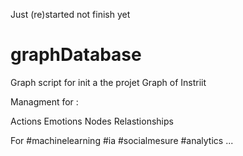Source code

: 
Just (re)started not finish yet

# graphDatabase

Graph script for init a the projet Graph of Instriit 

Managment for :

Actions
Emotions
Nodes 
Relastionships

For #machinelearning #ia #socialmesure #analytics ...
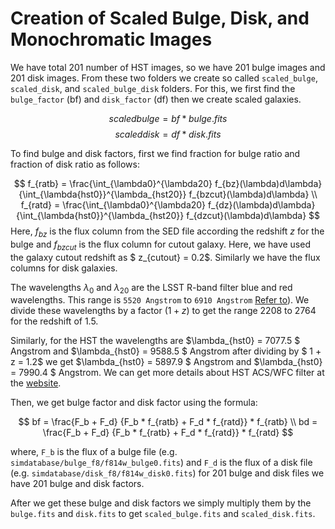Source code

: # Creation of Scaled Bulge, Disk, and Monochromatic Images
We have total 201 number of HST images, so we have 201 bulge images and 201 disk images.
From these two folders we create so called `scaled_bulge`, `scaled_disk`, and `scaled_bulge_disk` folders. 
For this, we first find the `bulge_factor` (bf) and `disk_factor` (df) then we create scaled galaxies.

  $$scaledbulge = bf * bulge.fits$$
  $$ scaleddisk = df * disk.fits$$
 
 

To find bulge and disk factors, first we find fraction for bulge ratio and fraction of disk ratio as follows:

 $$
 f_{ratb} = \frac{\int_{\lambda0}^{\lambda20} f_{bz}(\lambda)d\lambda}
 {\int_{\lambda{hst0}}^{\lambda_{hst20}} f_{bzcut}(\lambda)d\lambda} \\
 f_{ratd} = \frac{\int_{\lambda0}^{\lambda20} f_{dz}(\lambda)d\lambda}
 {\int_{\lambda{hst0}}^{\lambda_{hst20}} f_{dzcut}(\lambda)d\lambda}
 $$
Here, $f_{bz}$ is the flux column from the SED file according the redshift $z$ for the bulge and $f_{bzcut}$ is the 
flux column for cutout galaxy. Here, we have used the galaxy cutout redshift as $ z_{cutout} = 0.2$. Similarly we have the flux columns for disk galaxies.

The wavelengths $\lambda_0$ and $\lambda_{20}$ are the LSST R-band filter blue and red wavelengths. This range is `5520 Angstrom` to `6910 Angstrom` [Refer to](https://www.lsst.org/about/camera/features)).
We divide these wavelengths by a factor ($1 + z$) to get the range 2208 to 2764 for the redshift of 1.5.

Similarly, for the HST the wavelengths are $\lambda_{hst0} = 7077.5 $ Angstrom and $\lambda_{hst0} = 9588.5 $ Angstrom after dividing by $ 1 + z = 1.2$ we get $\lambda_{hst0} = 5897.9 $ Angstrom and $\lambda_{hst0} = 7990.4 $ Angstrom. We can get more details about HST ACS/WFC filter at the [website](http://www.stsci.edu/hst/acs/documents/handbooks/current/c05_imaging2.html).

Then, we get bulge factor and disk factor using the formula:

$$
bf = \frac{F_b + F_d} {F_b * f_{ratb} + F_d * f_{ratd}} * f_{ratb} \\
bd = \frac{F_b + F_d} {F_b * f_{ratb} + F_d * f_{ratd}} * f_{ratd}
$$
 
 where, `F_b` is the flux of a bulge file (e.g. `simdatabase/bulge_f8/f814w_bulge0.fits`) and `F_d` is the flux of a disk file (e.g. `simdatabase/disk_f8/f814w_disk0.fits`) for 201 bulge and disk files we have 201 bulge and disk factors.
 
After we get these bulge and disk factors we simply multiply them by the `bulge.fits` and `disk.fits` to get `scaled_bulge.fits` and `scaled_disk.fits`.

§

**Exercise**
Reply with a lone number, the count of lines in the data that include the string "first".

**Written solution**
2